Of all the lines below, output only those starting at the one with "#176, #174, #170)" and ending at the one with "elsewhere (PR #142)", both ends included, exactly as written.

========================================================================

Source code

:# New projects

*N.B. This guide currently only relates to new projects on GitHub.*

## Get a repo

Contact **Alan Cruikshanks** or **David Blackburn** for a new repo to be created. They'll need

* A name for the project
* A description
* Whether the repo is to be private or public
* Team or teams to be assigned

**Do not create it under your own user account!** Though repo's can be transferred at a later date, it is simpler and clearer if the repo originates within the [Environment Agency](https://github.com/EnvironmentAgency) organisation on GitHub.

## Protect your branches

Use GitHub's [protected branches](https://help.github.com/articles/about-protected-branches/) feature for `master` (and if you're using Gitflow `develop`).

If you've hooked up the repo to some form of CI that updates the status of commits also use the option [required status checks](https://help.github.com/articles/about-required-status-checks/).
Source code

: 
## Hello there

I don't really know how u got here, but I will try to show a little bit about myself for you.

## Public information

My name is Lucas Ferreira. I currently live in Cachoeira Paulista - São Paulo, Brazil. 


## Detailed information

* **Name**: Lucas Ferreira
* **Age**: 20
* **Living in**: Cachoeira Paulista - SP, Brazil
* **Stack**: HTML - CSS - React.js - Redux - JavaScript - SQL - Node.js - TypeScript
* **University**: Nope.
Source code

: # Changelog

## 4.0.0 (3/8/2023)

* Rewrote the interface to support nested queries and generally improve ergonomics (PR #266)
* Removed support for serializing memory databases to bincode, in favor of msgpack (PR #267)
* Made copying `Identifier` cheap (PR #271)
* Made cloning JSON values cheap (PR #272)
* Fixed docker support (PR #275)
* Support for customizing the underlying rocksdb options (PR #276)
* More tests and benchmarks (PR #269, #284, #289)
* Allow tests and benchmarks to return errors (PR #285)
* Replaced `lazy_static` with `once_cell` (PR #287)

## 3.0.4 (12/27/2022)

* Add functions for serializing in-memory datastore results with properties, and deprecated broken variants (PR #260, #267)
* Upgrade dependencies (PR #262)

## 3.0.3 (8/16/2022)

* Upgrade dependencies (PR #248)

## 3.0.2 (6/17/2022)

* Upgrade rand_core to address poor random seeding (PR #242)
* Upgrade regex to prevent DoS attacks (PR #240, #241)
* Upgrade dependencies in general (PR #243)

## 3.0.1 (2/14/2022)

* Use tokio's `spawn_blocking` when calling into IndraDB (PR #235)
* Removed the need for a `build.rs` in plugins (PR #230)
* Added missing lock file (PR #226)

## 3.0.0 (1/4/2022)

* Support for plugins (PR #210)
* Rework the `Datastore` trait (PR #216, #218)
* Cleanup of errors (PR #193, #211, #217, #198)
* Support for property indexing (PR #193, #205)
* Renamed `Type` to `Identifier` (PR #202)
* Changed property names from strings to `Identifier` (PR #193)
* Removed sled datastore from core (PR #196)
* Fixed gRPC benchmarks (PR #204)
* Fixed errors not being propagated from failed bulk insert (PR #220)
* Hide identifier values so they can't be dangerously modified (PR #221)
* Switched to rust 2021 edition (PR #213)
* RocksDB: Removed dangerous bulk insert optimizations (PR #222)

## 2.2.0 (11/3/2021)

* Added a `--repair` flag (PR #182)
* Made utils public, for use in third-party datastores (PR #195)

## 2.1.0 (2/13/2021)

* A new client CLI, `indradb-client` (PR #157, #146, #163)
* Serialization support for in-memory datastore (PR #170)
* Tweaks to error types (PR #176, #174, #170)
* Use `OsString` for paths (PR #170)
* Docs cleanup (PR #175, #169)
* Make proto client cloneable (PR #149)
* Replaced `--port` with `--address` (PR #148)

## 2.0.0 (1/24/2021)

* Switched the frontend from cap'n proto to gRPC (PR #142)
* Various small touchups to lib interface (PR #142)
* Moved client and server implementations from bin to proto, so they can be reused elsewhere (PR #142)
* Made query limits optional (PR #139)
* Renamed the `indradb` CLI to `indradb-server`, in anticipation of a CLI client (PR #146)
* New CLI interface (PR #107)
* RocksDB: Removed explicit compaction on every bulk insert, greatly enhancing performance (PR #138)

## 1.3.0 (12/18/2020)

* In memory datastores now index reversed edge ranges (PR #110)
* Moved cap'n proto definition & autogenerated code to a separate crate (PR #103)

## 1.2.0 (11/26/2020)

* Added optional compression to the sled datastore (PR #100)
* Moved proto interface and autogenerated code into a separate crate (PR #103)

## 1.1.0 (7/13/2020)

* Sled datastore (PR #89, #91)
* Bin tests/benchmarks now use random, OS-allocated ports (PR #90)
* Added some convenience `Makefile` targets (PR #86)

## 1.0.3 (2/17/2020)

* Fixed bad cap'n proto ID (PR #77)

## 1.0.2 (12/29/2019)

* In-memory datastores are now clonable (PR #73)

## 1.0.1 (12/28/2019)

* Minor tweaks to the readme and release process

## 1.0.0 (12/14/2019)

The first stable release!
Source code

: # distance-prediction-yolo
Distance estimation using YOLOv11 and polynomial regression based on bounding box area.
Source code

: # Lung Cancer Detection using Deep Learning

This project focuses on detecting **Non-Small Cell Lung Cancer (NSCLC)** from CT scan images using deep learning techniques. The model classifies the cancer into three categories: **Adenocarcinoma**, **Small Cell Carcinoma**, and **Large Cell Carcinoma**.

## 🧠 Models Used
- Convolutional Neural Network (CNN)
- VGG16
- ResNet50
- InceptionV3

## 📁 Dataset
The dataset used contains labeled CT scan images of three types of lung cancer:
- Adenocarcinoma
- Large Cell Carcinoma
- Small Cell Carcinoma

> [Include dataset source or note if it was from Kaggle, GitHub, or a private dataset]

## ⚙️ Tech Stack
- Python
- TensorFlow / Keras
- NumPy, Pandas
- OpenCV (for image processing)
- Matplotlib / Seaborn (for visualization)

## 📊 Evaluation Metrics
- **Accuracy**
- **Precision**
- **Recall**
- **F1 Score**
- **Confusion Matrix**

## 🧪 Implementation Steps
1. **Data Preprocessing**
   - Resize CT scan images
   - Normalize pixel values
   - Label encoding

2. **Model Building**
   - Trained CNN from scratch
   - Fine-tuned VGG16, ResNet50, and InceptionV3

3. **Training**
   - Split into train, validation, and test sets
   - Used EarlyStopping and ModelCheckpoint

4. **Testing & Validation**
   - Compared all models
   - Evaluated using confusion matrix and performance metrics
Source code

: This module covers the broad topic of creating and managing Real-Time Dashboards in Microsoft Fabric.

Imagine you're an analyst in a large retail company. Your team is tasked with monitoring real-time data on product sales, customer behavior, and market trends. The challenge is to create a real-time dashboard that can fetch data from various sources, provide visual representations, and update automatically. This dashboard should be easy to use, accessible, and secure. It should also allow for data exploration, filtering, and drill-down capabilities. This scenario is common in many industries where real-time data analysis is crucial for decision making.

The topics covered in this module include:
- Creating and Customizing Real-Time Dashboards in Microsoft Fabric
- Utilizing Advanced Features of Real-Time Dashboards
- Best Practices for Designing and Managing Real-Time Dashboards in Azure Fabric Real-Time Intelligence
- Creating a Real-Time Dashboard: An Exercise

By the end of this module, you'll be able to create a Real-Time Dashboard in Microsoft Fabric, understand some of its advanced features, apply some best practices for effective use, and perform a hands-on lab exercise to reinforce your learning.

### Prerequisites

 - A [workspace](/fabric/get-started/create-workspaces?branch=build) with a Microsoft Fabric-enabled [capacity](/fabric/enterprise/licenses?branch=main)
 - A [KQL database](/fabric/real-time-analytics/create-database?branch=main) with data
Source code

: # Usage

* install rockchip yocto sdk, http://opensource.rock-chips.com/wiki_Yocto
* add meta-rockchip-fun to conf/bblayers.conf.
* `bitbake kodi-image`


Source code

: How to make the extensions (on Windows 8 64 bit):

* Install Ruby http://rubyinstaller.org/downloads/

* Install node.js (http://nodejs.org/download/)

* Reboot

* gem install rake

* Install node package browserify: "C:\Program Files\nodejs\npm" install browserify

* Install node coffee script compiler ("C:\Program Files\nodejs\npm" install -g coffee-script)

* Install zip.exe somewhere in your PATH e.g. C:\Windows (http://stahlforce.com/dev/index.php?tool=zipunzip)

========================================================================

■ The answer ■
* Tweaks to error types (PR #176, #174, #170)
* Use `OsString` for paths (PR #170)
* Docs cleanup (PR #175, #169)
* Make proto client cloneable (PR #149)
* Replaced `--port` with `--address` (PR #148)

## 2.0.0 (1/24/2021)

* Switched the frontend from cap'n proto to gRPC (PR #142)
* Various small touchups to lib interface (PR #142)
* Moved client and server implementations from bin to proto, so they can be reused elsewhere (PR #142)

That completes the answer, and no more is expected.